Exercise goal: Repeat the passage on air combat word for word, starting at "In CIC engagements" and ending at "the expression dogfight.".

------ Reading passage ------

The five-DoF simulation, presented in Fig. 9.54, was built from the six-DoF simulation by simplifying the aerodynamics and replacing Euler’s equations by the response of the attitude autopilots.

Air combat fundamentals

Air-to-air missile engagements are categorized by launch range. They are beyond visual range (BVR) and within visual range (WVR). Many variables influence the visual detection threshold, from atmospheric conditions to the choice of aircraft color schemes. It is possible for one combatant to be within visual range while his opponent is still hidden, causing BVR and WVR conditions to overlap. CIC encounters are a special subset of WVR engagements.

In CIC engagements the opponents are maneuvering at high load factors almost continuously. These maneuvers cause loss of speed and altitude. Both aircraft descend in spirals, which looks like two dogs chasing each other; therefore, the expression dogfight.

For over 40 years air combat doctrine has called for three types of weapons with overlapping, concentric coverage. Long or medium range air-to-air missiles (MRAAM) are tasked with all BVR engagements. Under BVR conditions the aircraft’s fire control radar detects the target, and the MRAAM guidance is matched by a compatible radar frequency seeker. Large warheads compensated for the inaccuracy of the radar seeker. Thus, MRAAMs tend to be heavy vehicles with sluggish flight characteristics.

Short-range air-to-air missiles (SRAAM) are preferred for the outer portion of the WVR engagements. The typical SRAAM uses an IR seeker, because acquisition ranges are consistent with visual detection. Lighter warheads and motors, made possible by smaller miss distances and fly-out ranges, make the SRAAMs lighter and more agile than MRAAMs.

Finally, the gun is dedicated to CIC conditions. Each fighter pilot tries to shoot at his adversary’s tail. Only recently, are the tactics of the World War II dogfight beginning to change.

With today’s advanced technologies an air-to-air missile can be designed with creditable performance even for CIC conditions. A single missile could be effective over the entire detectable target range, even replacing the gun. In the past, analyses of CIC conditions have generally concentrated on aircraft performance because of the importance of flight quality for effective aerial gunnery. The usual assumption was that the CIC problem had been solved if the shooter could point his aircraft at the target and hold that geometry long enough for his gunfire to take effect.

------ Records supplied ------

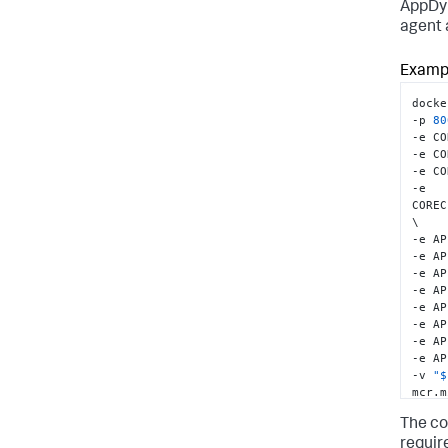
AppDy
agent 
# It 
confi
# To 
Exampl
and u
# ADD
docke
-p 
80
-e CO
-e CO
-e CO
-e 
COREC
\

-e AP
-e AP
-e AP
-e AP
-e AP
-e AP
-e AP
-e AP
-v 
"$
mcr.m
The co
requir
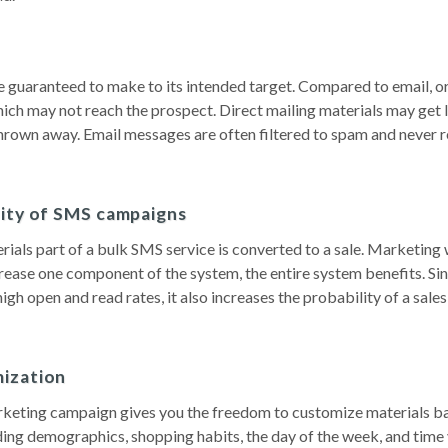
 guaranteed to make to its intended target. Compared to email, or
ich may not reach the prospect. Direct mailing materials may get l
thrown away. Email messages are often filtered to spam and never 
lity of SMS campaigns
als part of a bulk SMS service is converted to a sale. Marketing 
crease one component of the system, the entire system benefits. Si
igh open and read rates, it also increases the probability of a sales
ization
keting campaign gives you the freedom to customize materials b
uding demographics, shopping habits, the day of the week, and time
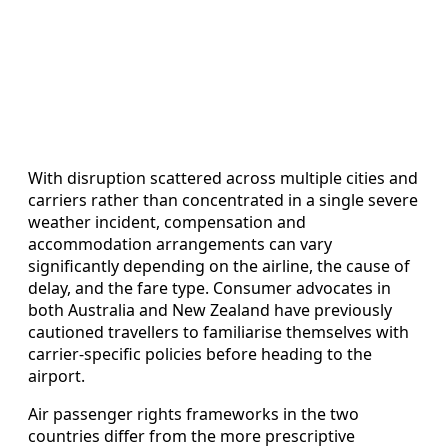
With disruption scattered across multiple cities and
carriers rather than concentrated in a single severe
weather incident, compensation and
accommodation arrangements can vary
significantly depending on the airline, the cause of
delay, and the fare type. Consumer advocates in
both Australia and New Zealand have previously
cautioned travellers to familiarise themselves with
carrier-specific policies before heading to the
airport.
Air passenger rights frameworks in the two
countries differ from the more prescriptive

------

Exercise result:
In CIC engagements the opponents are maneuvering at high load factors almost continuously. These maneuvers cause loss of speed and altitude. Both aircraft descend in spirals, which looks like two dogs chasing each other; therefore, the expression dogfight.